Mahyudin saat sosialisasi Empat Pilar di Aceh. Foto: Humas MPR
Mahyudin saat sosialisasi Empat Pilar di Aceh. Foto: Humas MPR

Dahulu, Hafal P-4 Syarat Masuk Universitas

Anggi Tondi Martaon • 27 Oktober 2017 12:58
medcom.id, Jakarta: Di era Orde Baru, sosialisasi Empat Pilar ini bernama Penataran Penghayatan dan Pedoman Pancasila (P-4). Hafal p-4 pola 100 jam salah satu syarat masuk universitas saat itu.
 
Hal tersebut disampaikan Wakil Ketua MPR Mahyudin saat membuka sosialisasi Empat Pilar di aula Universitas Muhammadiyah Kupang, Nusa Tenggara Timur (NTT). Acara ini diselenggarakan Pimpinan Pemuda Muhammadiyah Kupang bekerja sama dengan Setjen MPR
 
Lebih dari 400 peserta yang sebagian besar pemuda Muhammadiyah dan dosen Universitas Muhammadiyah Kupang mengikuti sosialisasi. Narasumber sosialisasi kali ini adalah anggota MPR Zulfadli dan Abraham Liyanto.

Dalam kesempatan itu juga hadir Rektor Universitas Muhammadiyah Kupang Hadi Sandi Haryanto, pejabat yang mewakili Gubernur NTT, serta pimpinan Muhammadiyah Kupang.
 
"Dahulu, untuk masuk universitas syaratnya harus lulus P-4 pola 100 jam, yang kalau dihitung memakan waktu dua pekan. Habis penataran dievaluasi, dan  kalau tidak lulus harus mengulang lagi. Di era reformasi terjadi perubahan, BP-7 dibubarkan, dan tak ada lagi P-4," kata Mahyudin, Jumat 27 Oktober 2017.
 
Menurut Mahyudin, setelah Pemerintahan Orde Baru turun terjadi semacam trauma. Muncul anggapan Pancasila menjadi alat kekuasaan, dan sangat terasa setelah peristiwa pemberontakan  G-30-S/PKI, di mana banyak jenderal menjadi korban. Karena itu, setiap 1 Oktober diperingati sebagai Hari Kesaktian Pancasila.

**TUJUAN TUGAS:**
(a) Jawab pertanyaan berikut berdasarkan artikel tentang P-4:
(i) Berapa banyak peserta yang mengikuti sosialisasi Empat Pilar?
(ii) Siapa saja narasumber sosialisasi tersebut?
(iii) Menurut Mahyudin, lembaga apa yang dibubarkan di era reformasi?
(b) Salin persis bagian artikel tentang P-4 di antara "Dalam kesempatan itu" dan "pimpinan Muhammadiyah Kupang.", termasuk kedua bagian tersebut.
Gunakan hanya artikel di atas sebagai acuan.

Entri koleksi
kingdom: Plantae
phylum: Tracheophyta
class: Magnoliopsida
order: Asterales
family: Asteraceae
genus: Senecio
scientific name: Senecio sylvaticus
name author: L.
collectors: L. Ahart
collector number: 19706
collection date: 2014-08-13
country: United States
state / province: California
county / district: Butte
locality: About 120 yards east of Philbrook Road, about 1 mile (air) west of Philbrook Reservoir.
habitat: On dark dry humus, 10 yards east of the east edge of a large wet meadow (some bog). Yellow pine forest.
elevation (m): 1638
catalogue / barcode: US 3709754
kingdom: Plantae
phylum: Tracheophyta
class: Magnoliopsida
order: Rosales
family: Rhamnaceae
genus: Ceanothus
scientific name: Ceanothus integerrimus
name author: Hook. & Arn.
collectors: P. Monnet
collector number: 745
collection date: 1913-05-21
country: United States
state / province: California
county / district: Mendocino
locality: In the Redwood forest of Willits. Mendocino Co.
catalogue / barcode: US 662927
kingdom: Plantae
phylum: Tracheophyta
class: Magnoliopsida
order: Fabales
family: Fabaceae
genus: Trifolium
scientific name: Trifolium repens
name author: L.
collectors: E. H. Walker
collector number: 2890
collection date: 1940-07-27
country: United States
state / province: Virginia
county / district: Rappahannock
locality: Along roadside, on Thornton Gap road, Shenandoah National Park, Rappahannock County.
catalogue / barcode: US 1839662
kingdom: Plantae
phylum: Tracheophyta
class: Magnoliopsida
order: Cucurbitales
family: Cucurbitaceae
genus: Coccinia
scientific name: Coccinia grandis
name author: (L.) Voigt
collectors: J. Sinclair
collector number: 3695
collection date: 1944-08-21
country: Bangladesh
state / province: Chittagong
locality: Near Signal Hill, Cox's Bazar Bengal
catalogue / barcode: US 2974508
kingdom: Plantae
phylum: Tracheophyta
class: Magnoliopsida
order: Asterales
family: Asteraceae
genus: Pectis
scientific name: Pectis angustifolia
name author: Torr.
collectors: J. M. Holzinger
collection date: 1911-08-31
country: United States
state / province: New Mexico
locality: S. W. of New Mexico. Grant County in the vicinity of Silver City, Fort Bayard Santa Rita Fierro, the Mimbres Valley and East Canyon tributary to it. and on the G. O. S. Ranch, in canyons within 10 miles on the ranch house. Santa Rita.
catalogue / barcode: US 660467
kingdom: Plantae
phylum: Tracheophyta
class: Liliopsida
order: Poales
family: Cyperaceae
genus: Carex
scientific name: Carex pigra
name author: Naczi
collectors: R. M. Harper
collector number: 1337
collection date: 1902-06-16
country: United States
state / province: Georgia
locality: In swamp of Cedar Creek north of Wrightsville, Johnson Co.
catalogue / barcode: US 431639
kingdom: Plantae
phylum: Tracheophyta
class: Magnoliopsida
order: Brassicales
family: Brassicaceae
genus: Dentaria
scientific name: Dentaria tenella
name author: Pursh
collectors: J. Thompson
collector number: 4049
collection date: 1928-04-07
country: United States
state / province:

**JAWABAN PER TUGAS:**
(a)
(i) Lebih dari 400 peserta.
(ii) Anggota MPR Zulfadli dan Abraham Liyanto.
(iii) BP-7.

(b)
Dalam kesempatan itu juga hadir Rektor Universitas Muhammadiyah Kupang Hadi Sandi Haryanto, pejabat yang mewakili Gubernur NTT, serta pimpinan Muhammadiyah Kupang.